While the cheering has yet to die down, the province’s transportation minister and former southeast city councillor dimmed the lights slightly on Calgary’s successful Green Line vote.
But, Calgary Mayor Naheed Nenshi said they welcome the province’s ongoing scrutiny of the project.
By a vote of 14-1, Calgary city councillors approved administration’s recommendations on the $5.5 billion public transit project. It’s the largest ever infrastructure project in the city’s history.
In the following hours, a letter dated June 16, 2020, was drafted by Alberta’s Transportation Minister Ric McIver. In it, Minister McIver said he’s in favour of developing Calgary’s mass transit system.
“Our government has reiterated its commitment to building the Green Line and we remain in favour of the goals of the project and the desire to provide accessible mass transit for Calgarians,” he said.
The letter goes on to say that it’s the largest public infrastructure project in Alberta’s history. It said that “merits thorough analysis to ensure that we have properly considered the risks associated with a complex rail line through downtown Calgary.”
“It is incumbent on the provincial government to ensure that the $1.53 billion in taxpayer dollars that form the province’s contribution are used responsibly,” the letter read.
The 90-day clause
Last year, the province’s omnibus Bill 20, changed how the province would work with municipal transit deals.

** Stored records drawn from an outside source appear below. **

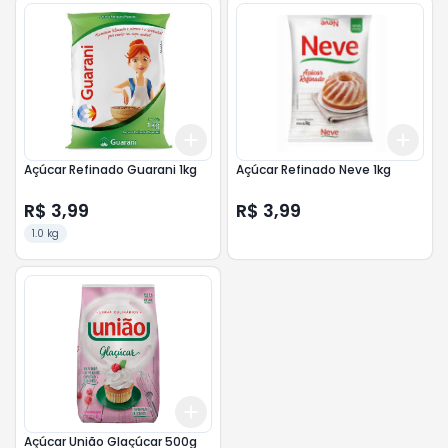
Add
Add
+
3
+
5
+
10
+
3
Açúcar Refinado Guarani 1kg
Açúcar Refinado Neve 1kg
R$ 3,99
R$ 3,99
1.0 kg
Add
+
3
+
5
+
10
Açúcar União Glaçúcar 500g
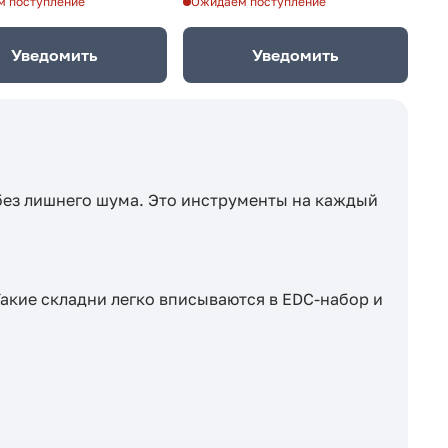
 поступление
Ожидаем поступление
Уведомить
Уведомить
 без лишнего шума. Это инструменты на каждый
Такие складни легко вписываются в EDC-набор и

Specifically, the minister responsible could make amendments to the agreement, and any material changes made would require ministerial approval.
To that end, the province said that they could “with a minimum 90 days notice” terminate the grant agreement without cause.
The letter specifically mentions significant changes in the scope and cost of the project since it was originally put forward to Calgarians.
“We therefore intend to take the time necessary to complete a thorough and informed analysis of the benefits and risks of this latest version of the project before obligations are incurred by the province, to ensure that taxpayers are protected,” the letter read.
City of Calgary administration, aware of the clause, included point 16 (c) in the list of recommendations. This direct administration to secure funding sources, in writing from the province, for the ongoing Green Line work.
Minister McIver represents southeast Calgary residents
McIver, MLA for Calgary Hays, a southeast Calgary riding has been vocal about support for the Green Line project.
McIver was also the city councillor for Ward 12, the area Coun. Shane Keating now represents. Keating was key in getting the Green Line deal done.
The Green Line’s end point will be in Seton, near the South Health Campus. That crosses Minister McIver’s riding.
In 2017, when the ruling Alberta NDP were mulling Green Line funding, McIver encouraged the province to get a deal with the city done.
“Absolutely. This is a high priority for Calgary,” said McIver, who was PC caucus leader at the time, and quoted in the Calgary Herald.
“The province needs to step up.”
We have reached out to Minister McIver on Twitter and through his office for a further interview. We have received a response but an interview hasn’t yet been set up.
Mayor Nenshi had read a copy of the Minister’s letter, his office said.
“This is the next step in the process,” read a statement from the mayor.
“We look forward to a good discussion and welcome their review.”